Since Transamerica, however, Zegers has appeared in a rather ridiculous number of half-assed Hollywood flicks without a decent performance to show for it. Zegers' squandering of his 15 minutes of fame is nearly complete with his appearance in writer/director Adam Green's Frozen, in which three college buddies get stuck on a ski lift when the resort they're at shuts down for the week not long after they've misguidedly decided to go for one last snowboarding blast.

Green, who directed the much gorier and vastly superior Hatchet, seems baffled by how to turn Frozen into an interesting or thrilling film and, in the end, neither one happens.

How exciting can a thriller/horror flick really be when it centers around three mostly irritating college buddies caught on a ski flick?

Let' see.

Option #1: Stay on ski lift and surely face death from exposure to the elements.

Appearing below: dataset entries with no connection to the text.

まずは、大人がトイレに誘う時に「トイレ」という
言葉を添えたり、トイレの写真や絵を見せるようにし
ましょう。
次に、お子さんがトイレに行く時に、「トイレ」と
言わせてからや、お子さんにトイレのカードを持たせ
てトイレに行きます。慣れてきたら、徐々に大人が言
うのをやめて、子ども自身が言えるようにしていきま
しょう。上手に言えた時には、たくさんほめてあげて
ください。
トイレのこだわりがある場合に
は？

Option #2: Try to climb down from said ski lift and risk falling or, gasp!, the bloodthirsty pack of wolves that has suddenly appeared perilously below (which appears to actually be about 10-12 feet at times with certain camera angles).

Option #3: Engage in meandering, pointless conversations having nothing to do with the actual storyline and then make a feeble attempt to escape this dastardly fate.

Dan (Zegers), Parker (Emma Bell) and Lynch (Shawn Ashmore, X-Men) choose all of the above at various points and, with the exception of a few reasonably gory scares, what unfolds is remarkably devoid of anxiety, fear or anything else that one might expect to feel when facing such an awful death. By the time Frozen finally reaches its climactic scenes, only the most devoted of audience members is going to care about any of our three leading players.

In order for Frozen to have worked, one of three things would have been necessary:

  1. The camera work of Will Barratt would have needed to have heightened for audiences the sense of peril that faces this trio. This could have been accomplished with more dedication to overhead shots rather than the rather bizarre choice to shoot the majority of Frozen from either the ground up or from what looks like a practically level place. Thus, Frozen never looks nor feels particularly frightening.
  2. Frozen could have worked had Zegers, Bell or Ashmore been strong enough to create a sympathetic, winning character. Unfortunately, between the paper thin characters captured by Green on paper and the uninteresting performances we're left with characters for whom we feel nothing.
  3. If Green had managed to up the peril rather than spending so much time early on with irrelevant plot exposition, Frozen could have ended up feeling much like the claustrophobic, exhausting Open Water, a film to which it can easily be compared.

None of these things happened, however, and Frozen plays out like a decent gimmick that could have been fully explored with a 5-10 minute short film. Production values are hyped across the board. Andy Garfield's original score will surely let you know when you should grab your seat but you won't, though Bryan McBrien does win some kudos for his mood-setting production design that manages to create more emotions than the direction, script, performances and score combined.